**What needs to be done**
Copy the data word for word, from its beginning through the line that contains "coopération parmi les fans. Ce sentiment". Leave out the pictures.

**Material for this task**
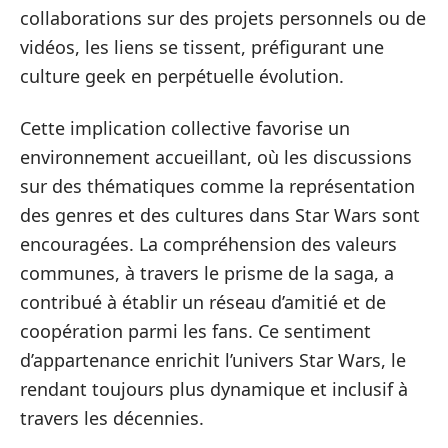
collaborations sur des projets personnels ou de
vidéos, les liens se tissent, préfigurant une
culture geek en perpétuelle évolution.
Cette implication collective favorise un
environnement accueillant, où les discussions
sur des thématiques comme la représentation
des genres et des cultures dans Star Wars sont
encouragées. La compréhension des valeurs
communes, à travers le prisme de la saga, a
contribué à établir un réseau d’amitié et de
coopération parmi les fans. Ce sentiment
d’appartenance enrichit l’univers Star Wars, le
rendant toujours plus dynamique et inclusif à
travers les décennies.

**Solution to the problem**
collaborations sur des projets personnels ou de
vidéos, les liens se tissent, préfigurant une
culture geek en perpétuelle évolution.
Cette implication collective favorise un
environnement accueillant, où les discussions
sur des thématiques comme la représentation
des genres et des cultures dans Star Wars sont
encouragées. La compréhension des valeurs
communes, à travers le prisme de la saga, a
contribué à établir un réseau d’amitié et de
coopération parmi les fans. Ce sentiment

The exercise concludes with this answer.